Milton Mueller


Endowed professor in the field of the security and privacy of internet users, Faculty of TPM, chair instigated by internet provider XS4ALL. Also attached to the iSchool (School of Information Studies) at Syracuse University, United States. 
Member of the editorial team for the journals Telecommunications Policy, The Information Society, and Info: the journal of policy, regulation and strategy for telecommunication, information and media. Partner in the Internet Governance Project, an interdisciplinary collaboration of researchers in the area of internet management and policy. 

Author of works including Ruling the Root: Internet Governance and the Taming of Cyberspace (2002).


I am utterly fascinated by the way communication technology brings about change in institutions and in human behaviour. My fascination began when I followed the breakup of AT&T when I lived in California in the early nineteen-eighties, where I found myself in the grips of the 'information revolution'. Nowadays, I am mainly interested in the trans-national politics of the internet. It is a world-wide network, which can no longer be seen purely in a national context. Problems relating to security and privacy must be tackled from a cross-border perspective.


The chair in Delft has given me a base both in Europe and America. I am very happy about this. It puts me in an even better position to explore the international aspects of internet management. In Delft, I shall be focusing on privacy in combination with mobile internet. I am delighted to be allied to a progressive internet provider like XS4ALL. I have access to first-hand information about the workings of the internet.

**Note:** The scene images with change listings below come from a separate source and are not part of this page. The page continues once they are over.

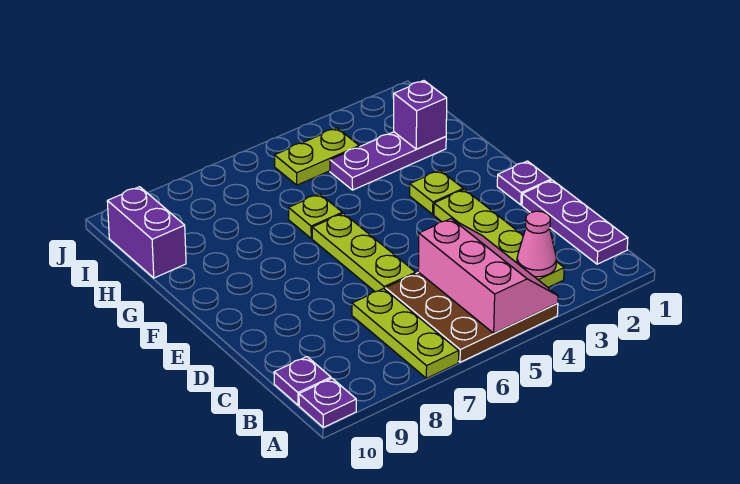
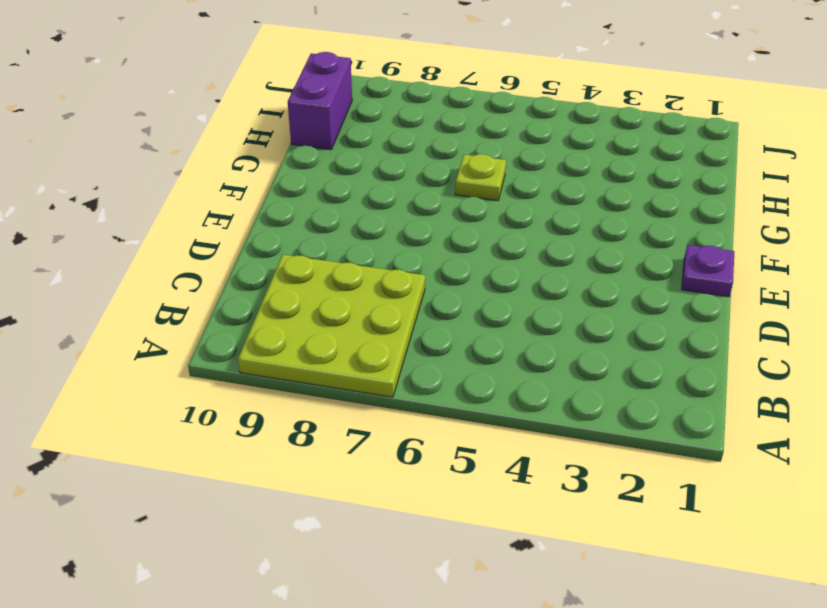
lime plate A7:C9 level 1 -> lime plate A7:C7 level 1
none -> brown plate A4:C6 level 1
none -> purple plate A10 level 1
none -> purple plate B1:D1 level 1

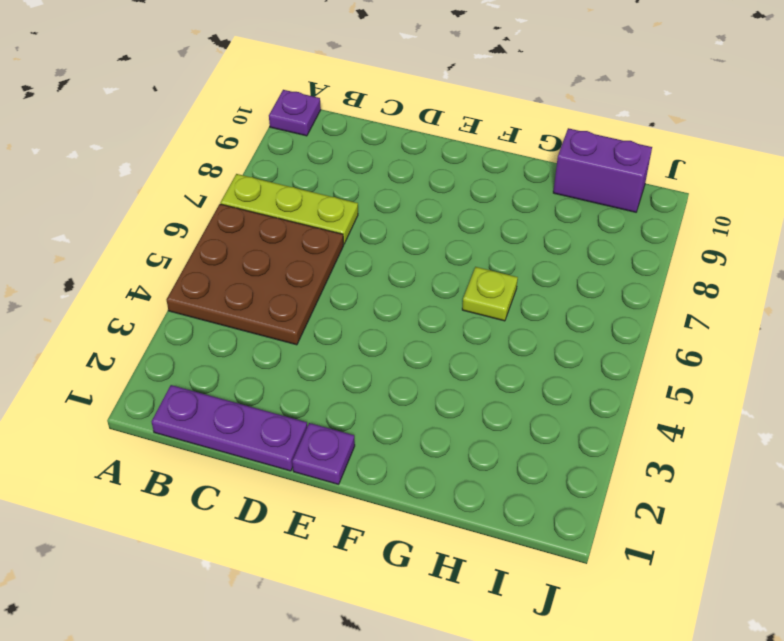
none -> lime plate B3:E3 level 1
none -> purple plate B10 level 1
none -> lime plate D6:F6 level 1

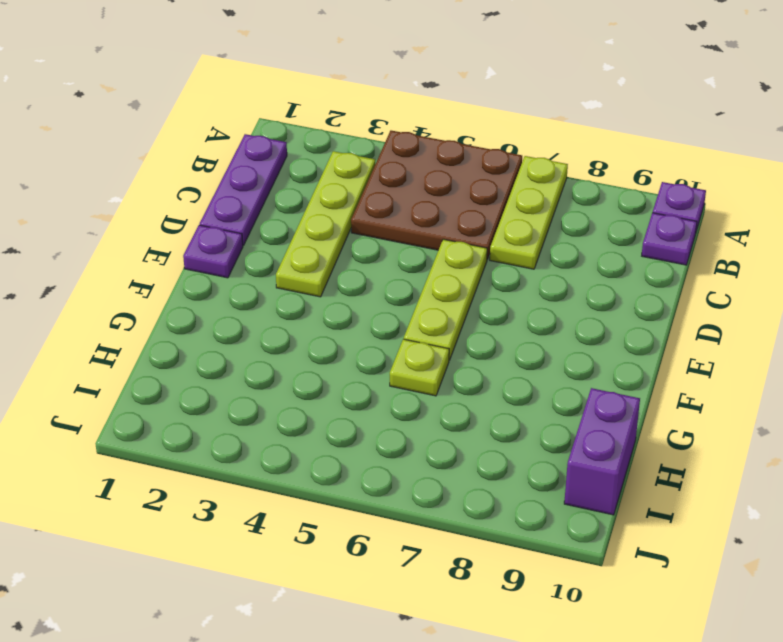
none -> lime plate F3 level 1
none -> purple plate H2:H4 level 1
none -> lime plate I4:I5 level 1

For the next few months, I shall be spending ten days a month in Delft, and the rest of my time at the Syracuse University in the State of New York, but I shall be in Delft full-time in September and October. Naturally I shall be conducting research, and alongside this supervising two PhD students and giving various lectures.

The Netherlands

Dutch cultural values are very similar to my own convictions, so the decision to come to the Netherlands was not a difficult one. If you look the way we approach the internet, there are huge differences between the Dutch and the Europeans on the one hand, and the Americans on the other. In the United States, we see the internet in a global perspective, whereas here, people tend to focus more on their own country. Americans explore broad-based coordination problems relating to the internet, and tend to project their values and practices globally. Here in the European Union, the perspective is national and regional. Although Dutch policy-makers are certainly aware of the world-wide implications of the internet, the legislation concentrates firmly on Dutch users. These differences are also apparent in industry. There is much less pressure from the commercial sector to enforce rules about the use of internet than there is in America. This too is the result of the local focus and the smaller overall scale. In Hollywood, for example, there are powerful economic interests surrounding copyright and trademark rights. As a result, the call for protective measures is loud and clear. Over here, the debate on issues like this is more balanced.

Biggest challenge

The biggest challenge is to get the relevant data for my research disclosed. As my research often involves politically or commercially sensitive data, internet providers or the justice authorities and police are reluctant to reveal it. Moreover, data changes and needs to be updated so quickly. The problems we faced two or three years ago with domain names or spam have more or less solved themselves, and we are now having to tackle other issues. In my efforts to keep pace with development in these areas, I find myself being pulled further into the depths of the internet.

Biggest pitfall

The most difficult facet of my work is to round off research at the precise point when policy-makers can make good use of the information you are providing. The rapid pace of developments on the internet often means that your interesting ideas or conclusions are six months too late.

And five years from now?

No idea. Perhaps my three-year appointment here at TPM will be extended to five years. If so, in another five years I shall be reconsidering my position at here at Delft. But first of all, I want to concentrate on the next three years!